# Parking gate



## Shanerr (Jun 5, 2009)

Our van was recently defaced with spray paint late at night.    It's parked on a concrete pad behind our house.  

After we get it fixed, we'd like to dissuade any wanna-be artists from practicing their skills on our vehicles again.  The natural thing to do is build a gate back there.

We'd like to build a sliding gate that would allow access for two vehicles, one out one side, one at the other.  I'm a tradesman so have no trouble doing the work myself but I'm looking for ideas.  The gate would have to be across concrete except at the ends.  

I'm thinking of getting some 2x10s and using narrower pieces to build a track on it.  The gate would be on wheels travelling in the track.  I could use a Hilti to secure the wood to the concrete.  A 4x4 nailed in the middle would serve as a support for a track at the top.

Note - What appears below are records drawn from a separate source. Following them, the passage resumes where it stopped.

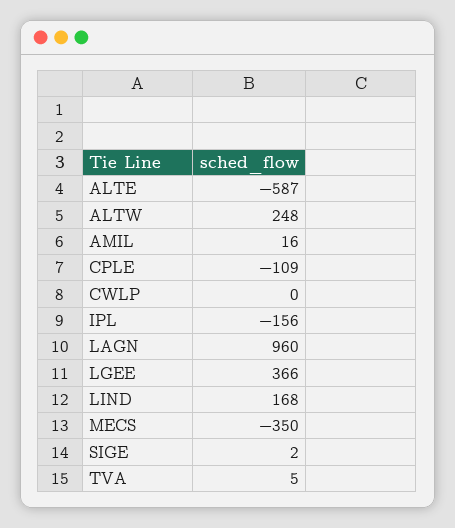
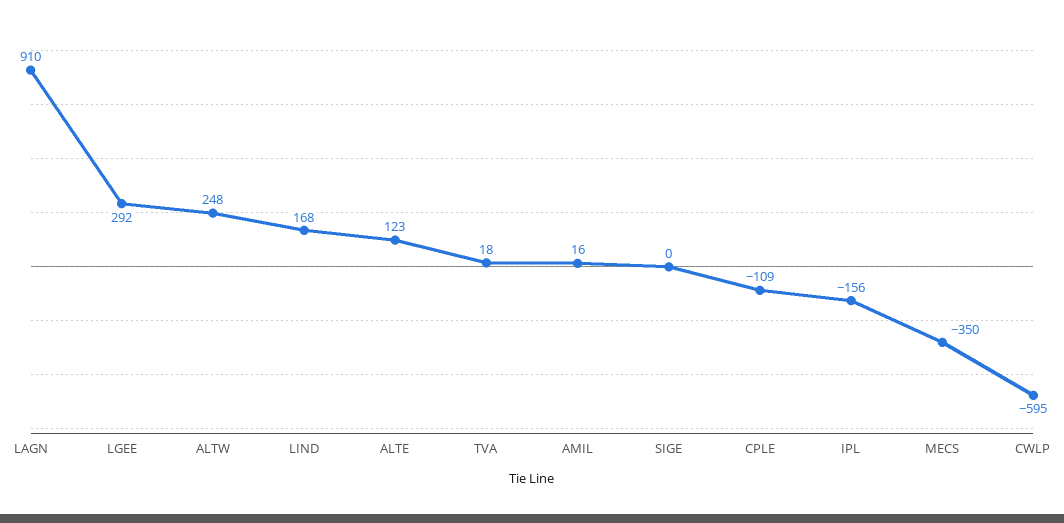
ALTE: -587 -> 123
CWLP: 0 -> -595
LAGN: 960 -> 910
LGEE: 366 -> 292
SIGE: 2 -> 0
TVA: 5 -> 18

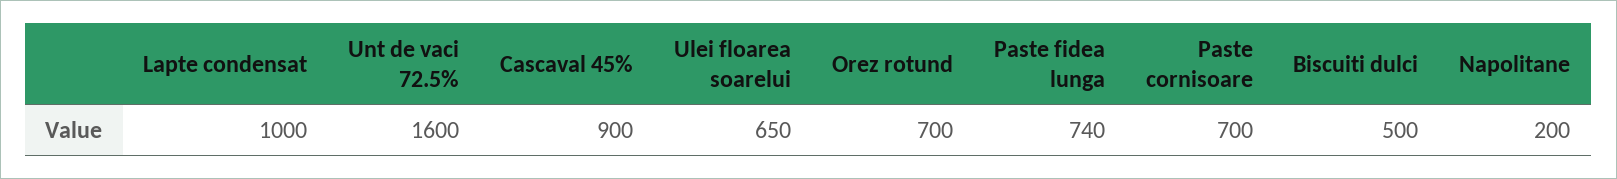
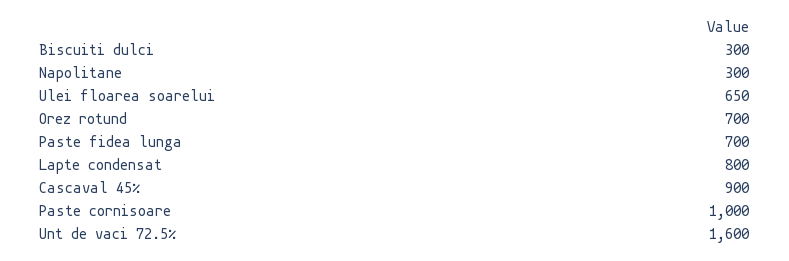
Lapte condensat: 1000 -> 800
Paste fidea lunga: 740 -> 700
Paste cornisoare: 700 -> 1000
Biscuiti dulci: 500 -> 300
Napolitane: 200 -> 300

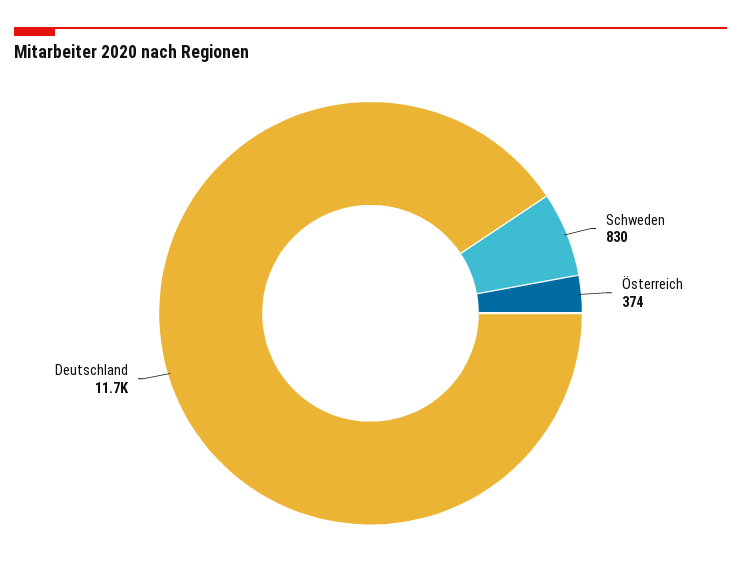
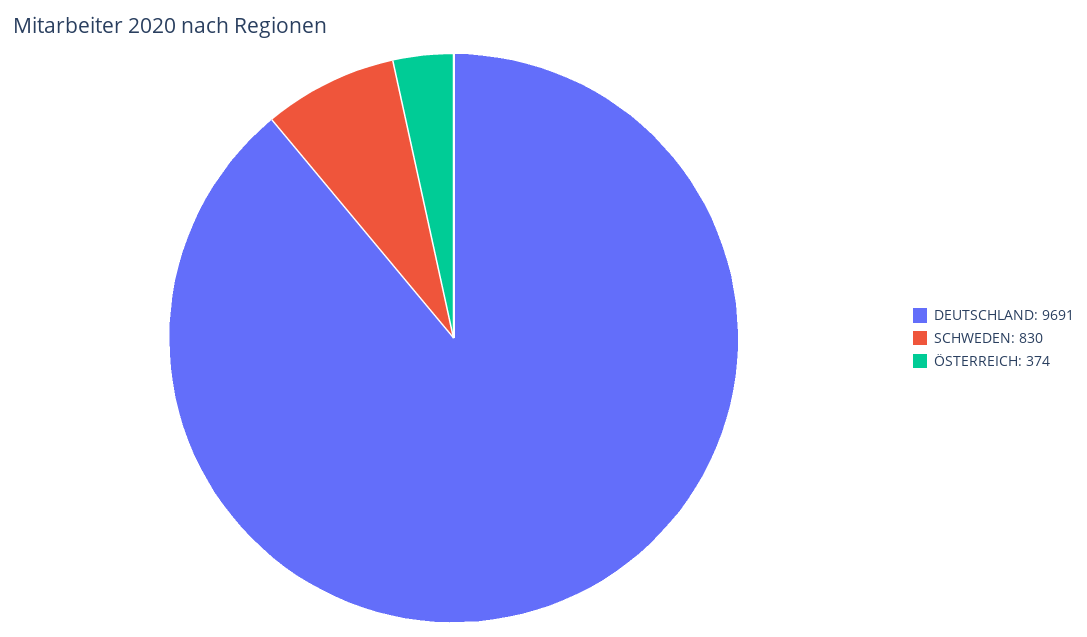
Deutschland: 11700 -> 9691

We don't have a big budget, nor do we have an estate house that would warrant most of the gates I've found on the net.  The parking pad is in the alley so we're most concerned about function.  If anyone has any suggestions, I'd like to hear from you.  Thanks.  Shane


----------



## imported_dakuda (Jun 6, 2009)

I know that Farm and Fleet around here sells some relatively inexpensive gates.  Farm and Fleet is kind of like Tractor Supply, I think.  I am not sure if you have any stores like that around your area.


----------



## Waterwelldude (Jun 6, 2009)

If room is a problem, the gate could be made to pivot on the bottom corner.
You can use a few of those shocks that are on the rear lift gate of a suv or small car trunk. 
Instead of a rolling or sliding gate, if it lifted from one side or the other, it would save room, and make it look kinda neat.
It wouldn't cost that much.

Travis


----------